There is a widening gulf – a not-so-grand canyon – between how our school community in the Lower Hudson Valley sees the world and how our state education leadership sees the same old world.
As an education reporter covering the state-imposed reforms, I am repeatedly struck by this dichotomy. Everyone professes to be in the education game for the kids – the very same kids – yet the state Board of Regents and Commissioner John King find themselves in an increasingly nasty stare-down with this region and Long Island, plus lots of folks from New York City and the rest of this vast state.
The Regents (particularly Chancellor Merryl Tisch) and King promote their “reform agenda” as if it came down from above and is unquestioned, pretty much ignoring the torrent of criticism unleashed at countless public forums and in many letters and emails (often unanswered) to Albany. At the same time, teachers, administrators and parents in this region have moved from respectfully criticizing state officials to openly mocking them.
It is not a pretty situation. So here is my summary of how the state Education Department and the Lower Hudson Valley see the main issues of the day.
The big picture
The State: New York’s public schools have done a poor job of educating its students. Large numbers of students have received high school diplomas despite being unprepared for college or the workforce. They have poor writing skills, do not grasp key math concepts, and are not adept at problem-solving or working in teams. Minorities in big city school systems have been most poorly served, but even suburban schools are not where they need to be. Educational standards need to be not only higher but transformed to reflect the high-tech, constantly changing needs of industry and to keep our state and nation competitive. Get on board or get out of the way.
The LoHud: A state-imposed, one-size-fits-all approach to reform is naïve and counter-productive. Many suburban school systems do a fine job, pushing their students to excel while leaving room for creativity, individualism and local emphasis on the arts. Here’s the thing: parents and local school officials always have a better sense of their schools’ strengths and weaknesses than state and federal bureaucrats trying to adapt business models to education. The state’s approach to reform is foolish and losing credibility by the day. Get out of our backyards.
The Common Core learning standards
The State: The Common Core standards are smarter, more up-to-the-moment and, yes, tougher than our former educational goals. They present a coherent, rich framework for what students need to know and how students need to be able to think. School districts can still devise their own curricula, lesson plans and creative local programming – as long as students meet the standards. Yes, the transition to the Common Core is difficult and challenging but cannot wait. Today’s students deserve the best possible education this year and next year, not when schools feel they are comfortable with the Core.
The LoHud: The standards are pretty good, better in some areas than others. We need time to review them. However, any good will that the Common Core might have inspired is being lost because its implementation in New York has been irresponsibly rushed. We’re building the plane in mid-flight. The standards for each grade assume that students have grown up with the Common Core, but they haven’t. Teachers and curriculum leaders are grasping to figure out what the state wants instead of doing their jobs. The roll-out needs to be halted for a couple of years so we can figure out what comes next.
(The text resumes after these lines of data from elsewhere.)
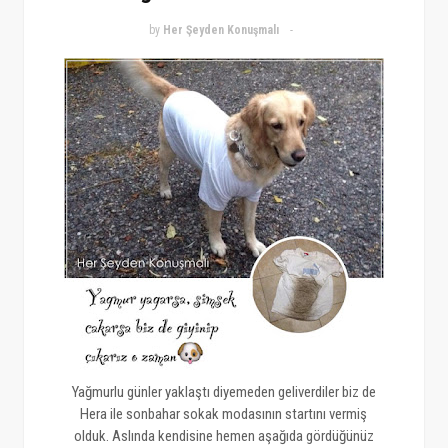
by
Her Şeyden Konuşmalı
Yağmurlu günler yaklaştı diyemeden geliverdiler biz de
Hera ile sonbahar sokak modasının startını vermiş
olduk. Aslında kendisine hemen aşağıda gördüğünüz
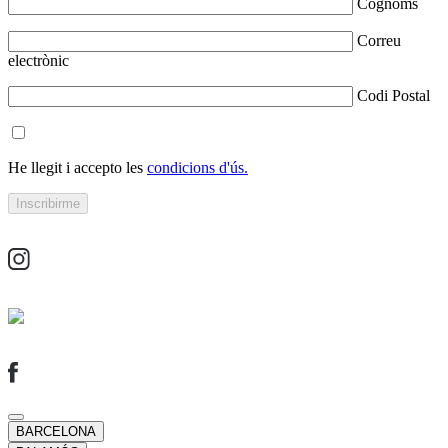
Cognoms
Correu
electrònic
Codi Postal
He llegit i accepto les
condicions d'ús.
BARCELONA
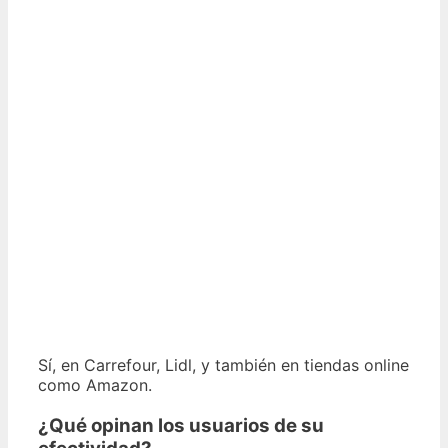
Sí, en Carrefour, Lidl, y también en tiendas online
como Amazon.
¿Qué opinan los usuarios de su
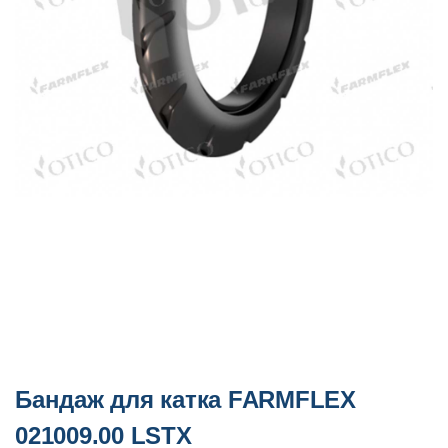
Бандаж для катка FARMFLEX
021009.00 LSTX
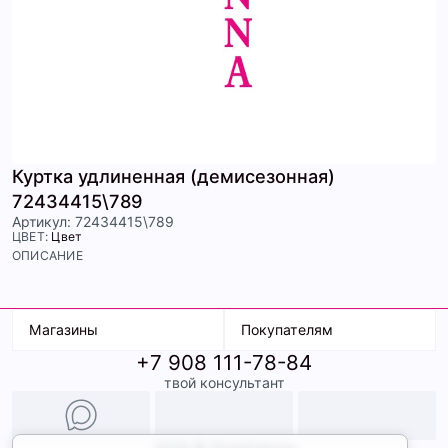
Куртка удлиненная (демисезонная)
72434415\789
Артикул: 72434415\789
ЦВЕТ:
Цвет
ОПИСАНИЕ
Магазины
Покупателям
+7 908 111-78-84
К. Маркса, 18
Доставка
твой консультант
Ленина, 15
Условия оплаты
ТК Терминал
Обмен и возврат
ТРК Континент
Подарочные карты
Образы
2026 © ShopDaAnna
Stop the madness.
The State: A limited amount of standardized testing is a necessary way to see if students are progressing. The results can be used as a tool to improve instruction. Our new tests are tougher but also better. We had to put them in place right away to ensure districts would align themselves to the Common Core. Without the new tests, the change would have been too slow. We need to find ways to reduce overall testing, in part by encouraging districts to use other methods for their teacher evaluations. And, yes, we will keep moving toward on-line testing until we’re ready.
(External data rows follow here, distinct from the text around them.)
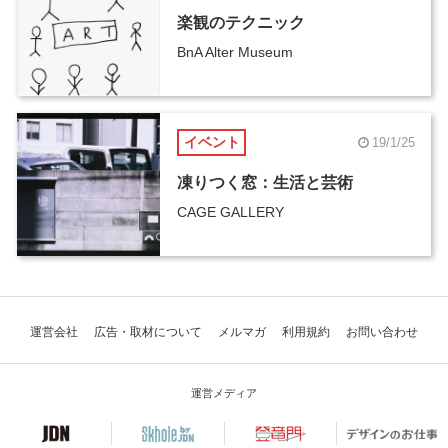
楽観のテクニック
BnA Alter Museum
イベント
19/1/25
凍りつく窓：生活と芸術
CAGE GALLERY
運営会社
広告・取材について
メルマガ
利用規約
お問い合わせ
運営メディア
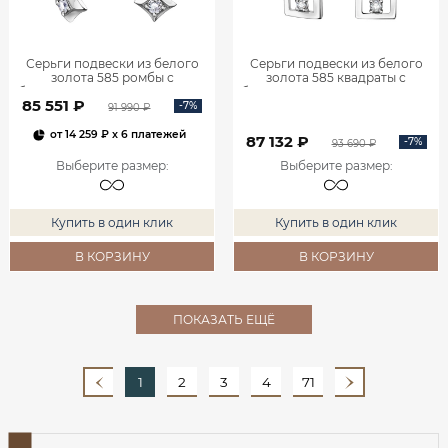
Серьги подвески из белого
Серьги подвески из белого
золота 585 ромбы с
золота 585 квадраты с
бриллиантами 0201935-00002
бриллиантами 0201940-00002
85 551 ₽
-7%
91 990 ₽
от
14 259 ₽
x 6 платежей
87 132 ₽
-7%
93 690 ₽
Выберите размер
:
Выберите размер
:
Купить в один клик
Купить в один клик
В КОРЗИНУ
В КОРЗИНУ
ПОКАЗАТЬ ЕЩЁ
1
2
3
4
71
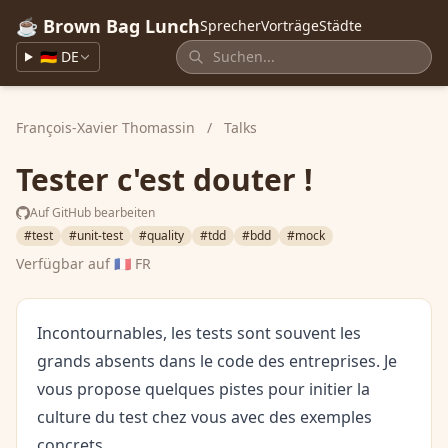
☕ Brown Bag Lunch
Sprecher
Vorträge
Städte
🇩🇪 DE
François-Xavier Thomassin
/
Talks
Tester c'est douter !
Auf GitHub bearbeiten
#test
#unit-test
#quality
#tdd
#bdd
#mock
Verfügbar auf
🇫🇷 FR
Incontournables, les tests sont souvent les
grands absents dans le code des entreprises. Je
vous propose quelques pistes pour initier la
culture du test chez vous avec des exemples
concrets.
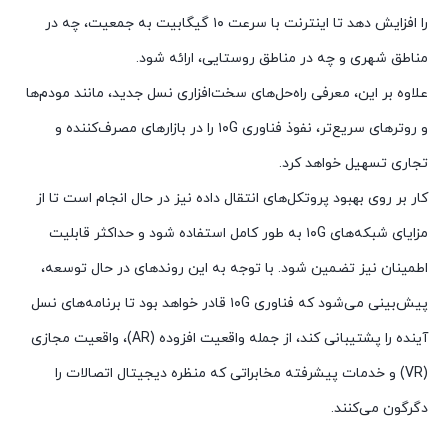
را افزایش دهد تا اینترنت با سرعت ۱۰ گیگابیت به جمعیت، چه در
مناطق شهری و چه در مناطق روستایی، ارائه شود.
علاوه بر این، معرفی راه‌حل‌های سخت‌افزاری نسل جدید، مانند مودم‌ها
و روترهای سریع‌تر، نفوذ فناوری ۱۰G را در بازارهای مصرف‌کننده و
تجاری تسهیل خواهد کرد.
کار بر روی بهبود پروتکل‌های انتقال داده نیز در حال انجام است تا از
مزایای شبکه‌های ۱۰G به طور کامل استفاده شود و حداکثر قابلیت
اطمینان نیز تضمین شود. با توجه به این روندهای در حال توسعه،
پیش‌بینی می‌شود که فناوری ۱۰G قادر خواهد بود تا برنامه‌های نسل
آینده را پشتیبانی کند، از جمله واقعیت افزوده (AR)، واقعیت مجازی
(VR) و خدمات پیشرفته مخابراتی که منظره دیجیتال اتصالات را
دگرگون می‌کنند.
The LoHud: Are you kidding? You want us to reduce testing? We set up new pre- and post-tests because we had to rush our teacher evaluations systems into place. The new 3-8 tests set us up for failure to prove your contentions that the schools are failing. Your cut scores are non-sense (which the state quietly acknowledges by not requiring remediation for all students who failed to hit state targets). Now you won’t let us see the tests, meaning that we can’t learn what our students need. And now the state is introducing new high school tests? Here we go again. Oh, by the way, we have a million questions that have to be answered before we’re ready for on-line tests.
The State: The new APPR system will result in better classroom instruction. Now all teachers are being observed on a regular basis and administrators are focused on helping each teacher become the best he or she can be. Using student test scores to help measure the impact of teachers was difficult but daring — and has made our evaluations more precise. Success! Don’t forget: 80 percent of a teacher’s overall evaluation is determined by locally chosen measures.
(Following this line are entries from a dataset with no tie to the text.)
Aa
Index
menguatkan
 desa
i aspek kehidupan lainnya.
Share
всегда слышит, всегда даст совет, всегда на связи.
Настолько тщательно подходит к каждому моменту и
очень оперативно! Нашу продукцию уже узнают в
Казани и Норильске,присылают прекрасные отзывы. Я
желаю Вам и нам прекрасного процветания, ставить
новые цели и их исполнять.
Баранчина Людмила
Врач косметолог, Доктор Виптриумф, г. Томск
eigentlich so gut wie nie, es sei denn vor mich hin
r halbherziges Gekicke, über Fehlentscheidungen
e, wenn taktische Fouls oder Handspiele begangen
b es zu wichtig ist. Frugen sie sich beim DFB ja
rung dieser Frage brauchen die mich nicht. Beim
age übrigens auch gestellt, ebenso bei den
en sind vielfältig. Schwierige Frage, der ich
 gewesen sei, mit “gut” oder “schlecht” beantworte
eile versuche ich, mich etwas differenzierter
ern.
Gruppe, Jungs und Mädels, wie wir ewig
The LoHud: Ugh! There is no way that the time and money we were forced to put into the new evaluation system was worth it. Districts in this region already had serious, meaningful evaluation systems. We’ve learned little from the new system, despite having to work like crazy for over a year, putting aside other priorities, to satisfy the state. The bottom line is that no one can draw conclusions about a teacher by comparing his or her score to another teacher elsewhere in the state. Each district – each school – measures things differently. But we’re stuck with the scores, anyway.
Sending student data to inBloom
The State: Analyzing student data is at the forefront of education reform. We need to measure whatever information we have to better serve students. It is a priority.
The LoHud: Are you nuts? We can analyze data in-house with BOCES. If we ship identifiable student records to a private cloud, we’ll never get it back. Who knows how it will be used 5 or 10 years from now to track students. It’s a ridiculous, unethical idea and the fact the state won’t listen to us is making us crazy.
Mandates and spending
The State: New York spends plenty on education, more than on anything else. Districts should have what they need to produce better results.
The LoHud: Is the Education Department even aware of the property tax-levy cap? We can’t raise revenues, but they keep burying us under programs and requirements that force us to spend money on things we don’t want. Meanwhile, we’re cutting staff and programs. For what?
The State: Districts still have control. We’re just helping them to better use it.
The LoHud: We’re losing control. Leave us alone.